** Opening Available data block **

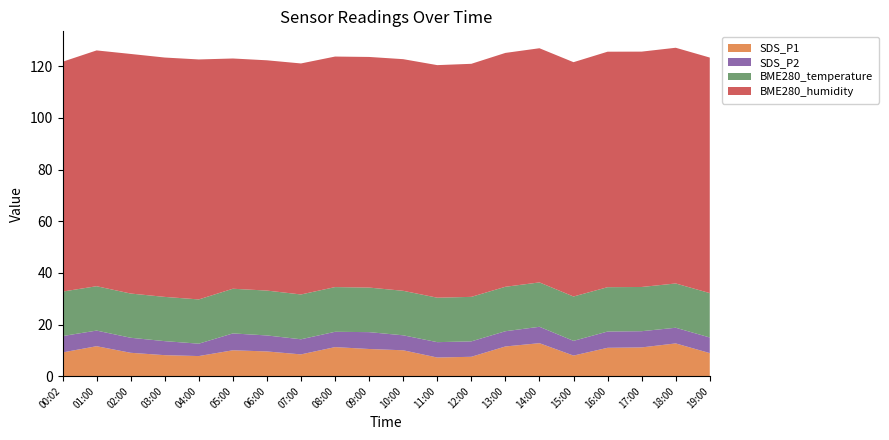

Reading left to right, extract all data points from this chart.

SDS_P1: 00:02=9.2	01:00=11.6	02:00=9.1	03:00=8.1	04:00=7.8	05:00=10.0	06:00=9.6	07:00=8.4	08:00=11.2	09:00=10.5	10:00=10.0	11:00=7.2	12:00=7.5	13:00=11.5	14:00=12.8	15:00=8.0	16:00=11.0	17:00=11.1	18:00=12.7	19:00=8.9
SDS_P2: 00:02=6.3	01:00=6.0	02:00=5.8	03:00=5.4	04:00=4.8	05:00=6.5	06:00=6.2	07:00=5.8	08:00=5.9	09:00=6.5	10:00=5.8	11:00=6.0	12:00=6.0	13:00=5.9	14:00=6.3	15:00=5.7	16:00=6.3	17:00=6.3	18:00=6.1	19:00=6.0
BME280_temperature: 00:02=17.2	01:00=17.2	02:00=17.1	03:00=17.1	04:00=17.1	05:00=17.3	06:00=17.4	07:00=17.4	08:00=17.3	09:00=17.3	10:00=17.2	11:00=17.2	12:00=17.2	13:00=17.2	14:00=17.2	15:00=17.2	16:00=17.2	17:00=17.1	18:00=17.1	19:00=17.2
BME280_humidity: 00:02=89.0	01:00=91.3	02:00=92.8	03:00=92.7	04:00=93.0	05:00=89.2	06:00=89.2	07:00=89.5	08:00=89.3	09:00=89.3	10:00=89.7	11:00=90.1	12:00=90.3	13:00=90.6	14:00=90.7	15:00=90.8	16:00=91.2	17:00=91.2	18:00=91.3	19:00=91.2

** Closing Available data block **

== Goal of the exercise ==
State how many lines in the records above contain the string "points", with case counting. Give only the number.

== Response to the task ==
1